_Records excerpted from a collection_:
++++

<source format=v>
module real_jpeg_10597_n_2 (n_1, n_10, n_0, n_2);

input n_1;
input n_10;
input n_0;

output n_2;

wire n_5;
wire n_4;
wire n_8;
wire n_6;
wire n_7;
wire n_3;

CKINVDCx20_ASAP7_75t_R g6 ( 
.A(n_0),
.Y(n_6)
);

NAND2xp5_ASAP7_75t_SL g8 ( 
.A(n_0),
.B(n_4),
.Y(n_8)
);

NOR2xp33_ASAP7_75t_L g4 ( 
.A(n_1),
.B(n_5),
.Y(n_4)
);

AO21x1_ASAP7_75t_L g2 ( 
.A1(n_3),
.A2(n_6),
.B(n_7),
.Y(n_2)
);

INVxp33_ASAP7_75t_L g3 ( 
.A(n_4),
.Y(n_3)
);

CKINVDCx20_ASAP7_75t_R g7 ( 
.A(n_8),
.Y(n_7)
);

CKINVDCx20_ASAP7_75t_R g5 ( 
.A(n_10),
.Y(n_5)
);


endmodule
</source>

++++

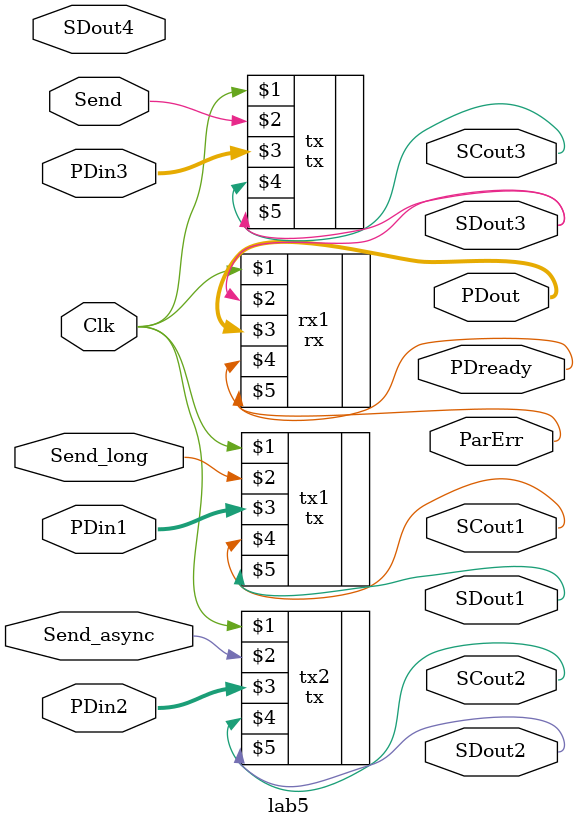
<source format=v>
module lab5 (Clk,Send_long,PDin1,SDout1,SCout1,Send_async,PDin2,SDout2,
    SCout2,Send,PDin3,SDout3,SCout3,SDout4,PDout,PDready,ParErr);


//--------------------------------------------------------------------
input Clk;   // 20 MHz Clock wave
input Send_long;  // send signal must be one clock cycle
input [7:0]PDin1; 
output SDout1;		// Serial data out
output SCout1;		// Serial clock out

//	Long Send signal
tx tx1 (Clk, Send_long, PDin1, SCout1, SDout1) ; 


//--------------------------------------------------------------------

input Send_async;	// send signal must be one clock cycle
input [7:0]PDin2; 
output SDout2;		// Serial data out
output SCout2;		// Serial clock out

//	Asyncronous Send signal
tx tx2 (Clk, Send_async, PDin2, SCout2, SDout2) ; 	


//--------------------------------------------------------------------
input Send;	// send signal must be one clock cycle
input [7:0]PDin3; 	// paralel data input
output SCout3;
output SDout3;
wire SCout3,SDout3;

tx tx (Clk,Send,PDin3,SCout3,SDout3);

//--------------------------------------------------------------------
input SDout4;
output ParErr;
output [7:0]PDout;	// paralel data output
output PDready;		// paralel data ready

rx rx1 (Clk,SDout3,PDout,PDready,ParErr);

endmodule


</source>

++++

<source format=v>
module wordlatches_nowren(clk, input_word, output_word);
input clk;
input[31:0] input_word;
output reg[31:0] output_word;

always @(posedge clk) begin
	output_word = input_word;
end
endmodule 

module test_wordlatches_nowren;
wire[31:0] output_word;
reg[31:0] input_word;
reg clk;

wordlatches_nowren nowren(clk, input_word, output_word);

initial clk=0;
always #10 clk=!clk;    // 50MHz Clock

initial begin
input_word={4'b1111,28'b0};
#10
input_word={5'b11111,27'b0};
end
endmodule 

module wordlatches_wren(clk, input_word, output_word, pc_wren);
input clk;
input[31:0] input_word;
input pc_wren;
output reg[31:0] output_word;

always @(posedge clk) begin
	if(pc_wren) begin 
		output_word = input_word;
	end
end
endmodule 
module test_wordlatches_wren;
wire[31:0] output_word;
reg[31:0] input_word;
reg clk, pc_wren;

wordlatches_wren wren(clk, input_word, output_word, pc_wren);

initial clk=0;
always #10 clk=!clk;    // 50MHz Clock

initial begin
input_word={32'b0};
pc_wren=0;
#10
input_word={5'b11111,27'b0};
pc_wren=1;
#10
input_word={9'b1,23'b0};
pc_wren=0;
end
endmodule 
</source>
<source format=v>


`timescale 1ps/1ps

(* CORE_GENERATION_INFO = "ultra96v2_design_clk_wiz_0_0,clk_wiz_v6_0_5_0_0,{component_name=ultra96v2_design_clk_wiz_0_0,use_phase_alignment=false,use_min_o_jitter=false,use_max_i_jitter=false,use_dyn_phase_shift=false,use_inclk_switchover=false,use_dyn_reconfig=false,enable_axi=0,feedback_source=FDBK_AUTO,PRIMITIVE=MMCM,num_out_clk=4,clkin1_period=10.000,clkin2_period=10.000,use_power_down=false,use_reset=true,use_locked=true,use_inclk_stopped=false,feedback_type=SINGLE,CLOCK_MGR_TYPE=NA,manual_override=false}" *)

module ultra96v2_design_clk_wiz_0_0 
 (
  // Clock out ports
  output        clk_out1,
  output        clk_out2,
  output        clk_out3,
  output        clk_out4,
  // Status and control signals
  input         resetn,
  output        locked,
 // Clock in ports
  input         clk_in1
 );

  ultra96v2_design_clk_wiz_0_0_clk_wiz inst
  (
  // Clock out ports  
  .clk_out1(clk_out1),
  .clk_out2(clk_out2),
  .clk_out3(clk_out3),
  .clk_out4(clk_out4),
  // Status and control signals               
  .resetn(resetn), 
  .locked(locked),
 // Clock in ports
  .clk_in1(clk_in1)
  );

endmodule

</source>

++++

_Task description_: If a line in the entries above contains "data", report it.

_Response for this exercise_:
output SDout1;		// Serial data out
output SDout2;		// Serial data out
input [7:0]PDin3; 	// paralel data input
output [7:0]PDout;	// paralel data output
output PDready;		// paralel data ready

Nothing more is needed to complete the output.